In una sua famosa opera storica, Indro Montanelli si è soffermato sugli eroi della guerra fra i Romani e Porsenna, lachme etrusco di Chiusi. L'esaltazione di Orazio Coclite, Muzio Scevola e Clelia, secondo Montanelli, non sarebbe stato altro che un tentativo di nascondere che i futuri dominatori del Mediterraneo avevano perso la guerra. Gli sconfitti, sosteneva, creano gli eroi, mentre i vincitori non lo fanno, perché non ne hanno bisogno.

Ora, noto una pericolosa tendenza a creare il mito degli eroici ragazzi, una tendenza già comparsa dopo la partita di Liverpool. I prodi sarebbero stati sconfitti da un destino avverso, parlando del Liverpool, ma soprattutto da una direzione arbitrale oscena, parlando del confronto con l'Atletico.
Diciamolo, la direzione arbitrale di mercoledì, includendo nel mazzo anche il VAR, è stata oscena a tutti gli effetti, quanto meno nella parte finale. Per trovare un arbitraggio così inguardabile ai danni del Milan devo tornare indietro nel tempo fino al 1990, a quel match in cui Rosario Lobello ne combinò più di Carlo in Francia. Quell'anno i rossoneri trionfarono in Coppa Campioni, regolando il Benfica per 1-0 con gol di Rijkaard, ma l'arbitraggio di Lobello è rimasto il peggiore ai danni del Diavolo fino ai 20 minuti finali (più recupero) di Milan- Atletico.
L'ambiente rossonero, tuttavia, rischia di cascare, anzi ci sta già cascando, nella trappola dell'esaltazione da sconfitta, nella mistica dell'eroismo sfortunato e del valore pugnalato alle spalle. Ed è un rischio da evitare a tutti i costi.
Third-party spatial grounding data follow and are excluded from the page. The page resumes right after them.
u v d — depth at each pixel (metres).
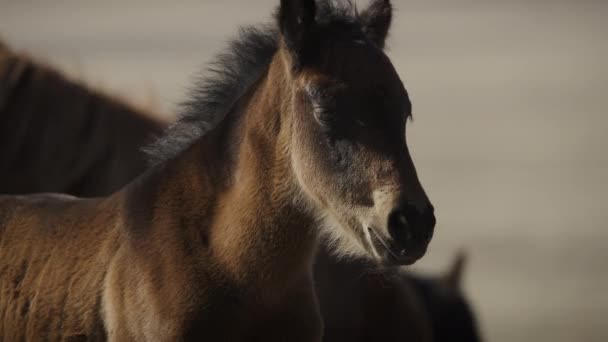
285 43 8.03
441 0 140.88
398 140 7.73
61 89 12.37
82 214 8.82
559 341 17.98
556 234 25.56
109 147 12.15
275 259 8.06
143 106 12.81
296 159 8.02
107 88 12.95
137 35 79.94
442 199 29.36
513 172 33.59
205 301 7.87
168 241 8.08
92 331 8.25
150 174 8.65
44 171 12.09
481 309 19.78
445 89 55.53
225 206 8.08
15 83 12.35
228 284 7.96
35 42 68.69
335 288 10.81
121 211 8.51
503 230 25.95
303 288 8.37
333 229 8.15
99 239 8.48
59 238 8.73
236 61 8.88
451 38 87.12
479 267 22.62
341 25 8.16
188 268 7.95
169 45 72.00
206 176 8.26
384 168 7.61
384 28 8.69
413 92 54.44
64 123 12.23
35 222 9.00
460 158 35.72
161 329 7.84
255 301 8.04
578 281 21.77
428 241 7.64
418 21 106.19
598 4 127.25
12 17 96.00
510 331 18.48
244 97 8.48
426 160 35.41
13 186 12.05
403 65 67.38
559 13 114.62
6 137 12.14
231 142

Una sconfitta è una sconfitta, stop! Non si può festeggiare o, comunque, trasformare in una vittoria morale. Le vittorie morali appartengono agli sconfitti, come gli eroi, di cui sono parenti strette. Eroi e vittorie morali sono il seme per andare incontro a nuove sconfitte, che col tempo potrebbero non essere neanche vittorie morali.
Simeone è stato irritante per 90', ma era il tecnico dell'Atletico e doveva portare a casa il risultato. Non era un benefattore venuto a San Siro per fare da comparsa in una serata di festa. Ha portato a casa il maltolto, considerandolo tale, visto che ha ammesso che, al posto di Pioli, avrebbe detto le stesse cose. Ma quel maltolto l'ha portato a casa ed è lui, purtroppo, il vincitore della serata, tanto materiale che morale.

Il Milan non deve ritenersi ancora eliminato, visto che ha 4 punti di svantaggio in classifica con 12 ancora in palio, ma è messo maluccio, proprio perché non sarà facile fare 12 punti contro il Porto, il Liverpool e in casa dell'Atletico. E alla fine, forse, conquisterà solo il 3° posto e gli spareggi per l'Europa League, da non sottovalutare, perché occorre fare punti nel ranking UEFA e schiodarsi dalla 4^ fascia dei sorteggi per la Champions. Lo dico per ricordarlo a tutte le anime candide che, convinte di vivere 15 anni indietro, sostengono, come faceva Galliani, che quella competizione non vale nulla. Galliani era AD di un Milan con un'altra posizione nel ranking UEFA.

No no no e poi no, non dobbiamo essere fieri di nulla, perché ci è toccata la proverbiale figura dei fessi, che non sono eroi, ma fessi. La rabbia, tuttavia, dovrà essere lasciata da parte a Bergamo. Contro l'Atalanta, il Milan dovrà essere motivato e razionale, non rabbioso, perché l'emozione ostacola il ragionamento. Il Diavolo dovrà cercare riscatto per la sconfitta di mercoledì, ricordando che nelle ultime 4 partite contro i bergamaschi ne ha pareggiata una, vinta un'altra, ma ha preso pure un paio di scoppole a forza di 8 gol a 0. Dovrà cercare la vittoria, sapendo che in casa degli orobici resterà buono anche un pareggio, anche viste le difficoltà dell'Inter di sabato contro gli stessi avversari.

In ogni caso, e ciò che più conta, il Milan dovrà smettersi di considerarsi meraviglioso per aver perso una partita, seppure al 70% per colpa di una direzione di gara inguardabile. Stefano Pioli e i giocatori devono ripartire dal fischio finale di La Spezia e da quella vittoria bella e meritata, grazie a una conduzione tecnica e a una prestazione in campo del tutto all'altezza.
Ricordate che gli sconfitti hanno bisogno di eroi, mentre i vincitori no e il passo da sconfitti a perdenti non è così lungo.